Gabon : Les décaissements multilatéraux chutent de 96 % en 2026

La forte baisse des financements publics attendus auprès des bailleurs traditionnels intervient alors que l’État se tourne davantage vers des emprunts commerciaux, plus coûteux, pour couvrir ses besoins de financement.
Un chiffre relevé dans la note de Fitch Ratings du 10 août 2026 permet de mieux cerner les tensions qui pèsent sur le financement du budget gabonais. Selon l’agence, les décaissements du secteur public prévus dans le plan de financement du budget rectifié pour 2026 ont été réduits de 96 %.
Cette contraction intervient alors que les discussions en vue de la conclusion d’un nouveau programme avec le Fonds monétaire international (FMI) n’ont pas encore abouti. Or, pour plusieurs bailleurs multilatéraux et bilatéraux, la présence d’un cadre macroéconomique jugé crédible, notamment lorsqu’il est soutenu par un programme du FMI, peut conditionner le rythme de mobilisation des financements.
La baisse des décaissements ne signifie toutefois pas que le Gabon ne dispose plus de financements négociés. La loi de finances rectificative fait état de plusieurs conventions de prêt et de tirages en cours auprès de partenaires tels que l’Agence française de développement (AFD) et la Banque africaine de développement (BAD). La signature d’une convention ne garantit cependant pas un décaissement immédiat ou régulier des ressources.
Dans ce contexte, l’absence de nouveau programme avec le FMI semble contribuer au ralentissement de l’accès à certains financements institutionnels. Pour l’État gabonais, cette situation intervient alors que les besoins de financement demeurent importants et réduit les possibilités de recourir aux ressources concessionnelles.
Le recours à des financements commerciaux apparaît dès lors comme une source alternative de liquidités. Le prêt accordé par Trafigura et le placement privé rémunéré à 12,6 % illustrent cette évolution. Ces opérations permettent au gouvernement de mobiliser des ressources dans des délais plus courts, mais à un coût supérieur à celui généralement associé aux financements concessionnels.

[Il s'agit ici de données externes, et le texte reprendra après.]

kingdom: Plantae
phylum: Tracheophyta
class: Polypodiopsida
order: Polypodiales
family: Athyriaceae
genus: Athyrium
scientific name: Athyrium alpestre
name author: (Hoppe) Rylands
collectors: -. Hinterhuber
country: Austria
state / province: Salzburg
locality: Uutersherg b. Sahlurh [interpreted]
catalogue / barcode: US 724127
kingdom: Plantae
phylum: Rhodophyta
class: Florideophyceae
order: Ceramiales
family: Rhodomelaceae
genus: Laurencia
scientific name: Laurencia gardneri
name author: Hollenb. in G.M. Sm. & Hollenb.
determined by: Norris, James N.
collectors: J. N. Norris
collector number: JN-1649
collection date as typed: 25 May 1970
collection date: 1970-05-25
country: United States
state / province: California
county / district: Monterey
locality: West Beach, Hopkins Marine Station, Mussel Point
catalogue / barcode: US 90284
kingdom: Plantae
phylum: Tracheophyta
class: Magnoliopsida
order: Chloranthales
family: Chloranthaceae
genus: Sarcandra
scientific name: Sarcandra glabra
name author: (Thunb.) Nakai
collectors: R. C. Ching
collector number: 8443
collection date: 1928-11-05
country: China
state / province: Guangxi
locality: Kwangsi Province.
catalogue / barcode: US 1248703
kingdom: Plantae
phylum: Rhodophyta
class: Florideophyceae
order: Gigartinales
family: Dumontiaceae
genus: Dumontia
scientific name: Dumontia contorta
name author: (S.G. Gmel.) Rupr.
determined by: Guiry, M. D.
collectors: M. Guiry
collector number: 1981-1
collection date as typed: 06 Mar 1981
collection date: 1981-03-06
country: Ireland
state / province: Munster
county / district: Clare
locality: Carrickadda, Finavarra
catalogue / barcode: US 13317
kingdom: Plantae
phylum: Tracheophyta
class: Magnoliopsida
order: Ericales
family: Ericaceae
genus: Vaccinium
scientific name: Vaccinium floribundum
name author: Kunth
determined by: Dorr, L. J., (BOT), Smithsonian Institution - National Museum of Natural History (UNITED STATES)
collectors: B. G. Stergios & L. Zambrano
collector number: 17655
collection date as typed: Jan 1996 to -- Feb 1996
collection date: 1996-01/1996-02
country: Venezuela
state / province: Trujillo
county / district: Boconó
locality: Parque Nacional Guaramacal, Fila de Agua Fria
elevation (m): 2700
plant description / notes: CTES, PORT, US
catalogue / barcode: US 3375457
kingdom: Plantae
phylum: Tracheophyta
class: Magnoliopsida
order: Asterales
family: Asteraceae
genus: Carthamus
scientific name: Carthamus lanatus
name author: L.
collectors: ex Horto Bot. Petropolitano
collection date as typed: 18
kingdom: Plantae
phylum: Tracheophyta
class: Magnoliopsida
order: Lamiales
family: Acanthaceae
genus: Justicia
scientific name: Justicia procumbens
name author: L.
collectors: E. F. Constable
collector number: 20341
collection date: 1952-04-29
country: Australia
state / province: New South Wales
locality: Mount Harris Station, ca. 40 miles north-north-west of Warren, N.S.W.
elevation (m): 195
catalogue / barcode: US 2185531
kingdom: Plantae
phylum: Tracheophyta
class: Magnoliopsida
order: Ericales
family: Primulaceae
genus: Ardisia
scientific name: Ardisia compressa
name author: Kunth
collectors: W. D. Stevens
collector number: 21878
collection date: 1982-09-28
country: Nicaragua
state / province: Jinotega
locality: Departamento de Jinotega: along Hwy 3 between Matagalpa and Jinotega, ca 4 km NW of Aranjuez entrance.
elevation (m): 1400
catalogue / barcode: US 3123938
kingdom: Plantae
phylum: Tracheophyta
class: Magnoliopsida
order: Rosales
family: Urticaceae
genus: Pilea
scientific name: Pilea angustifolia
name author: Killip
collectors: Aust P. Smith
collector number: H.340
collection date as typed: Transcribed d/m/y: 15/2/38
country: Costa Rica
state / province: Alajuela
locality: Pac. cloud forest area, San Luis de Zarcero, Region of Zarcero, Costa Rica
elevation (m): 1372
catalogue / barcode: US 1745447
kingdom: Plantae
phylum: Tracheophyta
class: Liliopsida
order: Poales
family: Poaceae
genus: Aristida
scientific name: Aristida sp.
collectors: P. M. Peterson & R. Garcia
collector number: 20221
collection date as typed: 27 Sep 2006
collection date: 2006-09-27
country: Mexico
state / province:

Cette évolution renforce l’importance des deux chantiers régulièrement évoqués par Fitch Ratings, à savoir l’audit de la dette et l’apurement des arriérés extérieurs. Pour l’agence, la régularisation des sommes dues au secteur public constitue notamment l’un des éléments susceptibles de faciliter la reprise des discussions avec le FMI.
L’enjeu pour Libreville est donc aussi de rétablir les conditions d’un accès plus régulier aux financements multilatéraux. Une meilleure transparence sur l’endettement, l’apurement des arriérés et une plus grande visibilité sur la trajectoire budgétaire pourraient contribuer à renforcer la crédibilité financière du pays auprès de ses partenaires.
Le Gabon se retrouve ainsi face à un arbitrage entre vitesse de mobilisation et coût du financement. Les ressources commerciales permettent de répondre rapidement aux besoins de trésorerie, mais leur rémunération plus élevée accroît la charge future de la dette et réduit, à terme, les marges de manœuvre budgétaires.